• [What you have to do]: Can you return each line of the items below that contains the word "Example"?

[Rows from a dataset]
○ ○ ○ ○
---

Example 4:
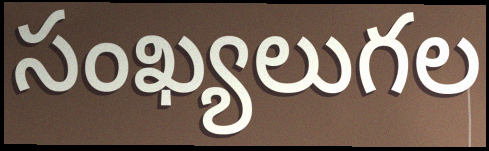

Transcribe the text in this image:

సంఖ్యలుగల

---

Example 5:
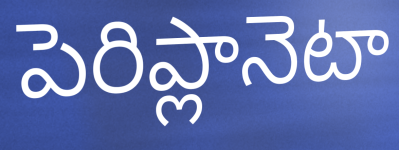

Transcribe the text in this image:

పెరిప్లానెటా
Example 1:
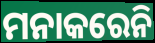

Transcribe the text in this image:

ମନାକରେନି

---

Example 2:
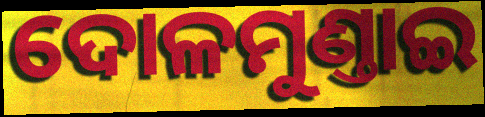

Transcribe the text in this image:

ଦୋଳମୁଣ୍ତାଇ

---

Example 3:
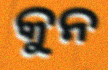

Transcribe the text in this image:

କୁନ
○ ○ ○ ○
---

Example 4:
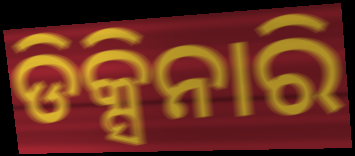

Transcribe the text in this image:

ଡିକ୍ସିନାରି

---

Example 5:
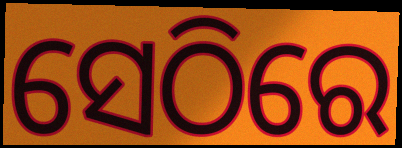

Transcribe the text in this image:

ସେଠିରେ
○ ○ ○ ○
• [Output for this task]:
Example 4:
Example 5:
Example 1:
Example 2:
Example 3:
Example 4:
Example 5:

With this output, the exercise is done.